Listed entries START

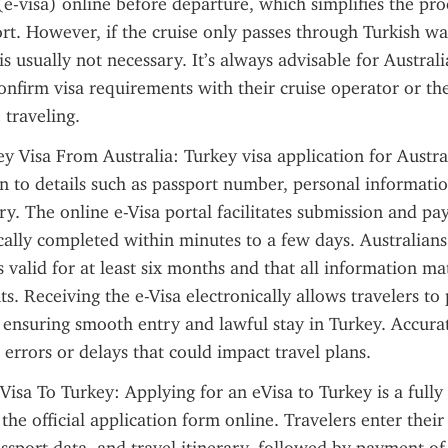
 (e-visa) online before departure, which simplifies the pro
ort. However, if the cruise only passes through Turkish wa
is usually not necessary. It’s always advisable for Australi
onfirm visa requirements with their cruise operator or the
traveling.
y Visa From Australia: Turkey visa application for Austral
on to details such as passport number, personal information
ry. The online e-Visa portal facilitates submission and pa
cally completed within minutes to a few days. Australians
s valid for at least six months and that all information mat
. Receiving the e-Visa electronically allows travelers to p
 ensuring smooth entry and lawful stay in Turkey. Accurate
d errors or delays that could impact travel plans.
Visa To Turkey: Applying for an eVisa to Turkey is a fully d
 the official application form online. Travelers enter their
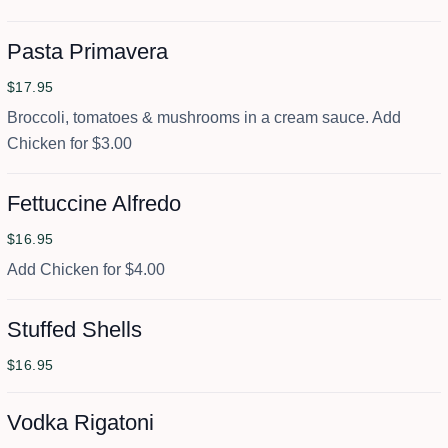
Pasta Primavera
$17.95
Broccoli, tomatoes & mushrooms in a cream sauce. Add
Chicken for $3.00
Fettuccine Alfredo
$16.95
Add Chicken for $4.00
Stuffed Shells
$16.95
Vodka Rigatoni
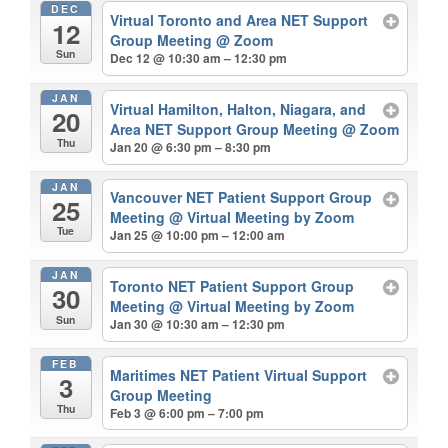
DEC
Virtual Toronto and Area NET Support
12
Group Meeting
@ Zoom
Sun
Dec 12 @ 10:30 am – 12:30 pm
JAN
Virtual Hamilton, Halton, Niagara, and
20
Area NET Support Group Meeting
@ Zoom
Thu
Jan 20 @ 6:30 pm – 8:30 pm
JAN
Vancouver NET Patient Support Group
25
Meeting
@ Virtual Meeting by Zoom
Tue
Jan 25 @ 10:00 pm – 12:00 am
JAN
Toronto NET Patient Support Group
30
Meeting
@ Virtual Meeting by Zoom
Sun
Jan 30 @ 10:30 am – 12:30 pm
FEB
Maritimes NET Patient Virtual Support
3
Group Meeting
Thu
Feb 3 @ 6:00 pm – 7:00 pm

Listed entries END

Task goal:
Show each line that contains the word "their".

Answer:
onfirm visa requirements with their cruise operator or the
 the official application form online. Travelers enter their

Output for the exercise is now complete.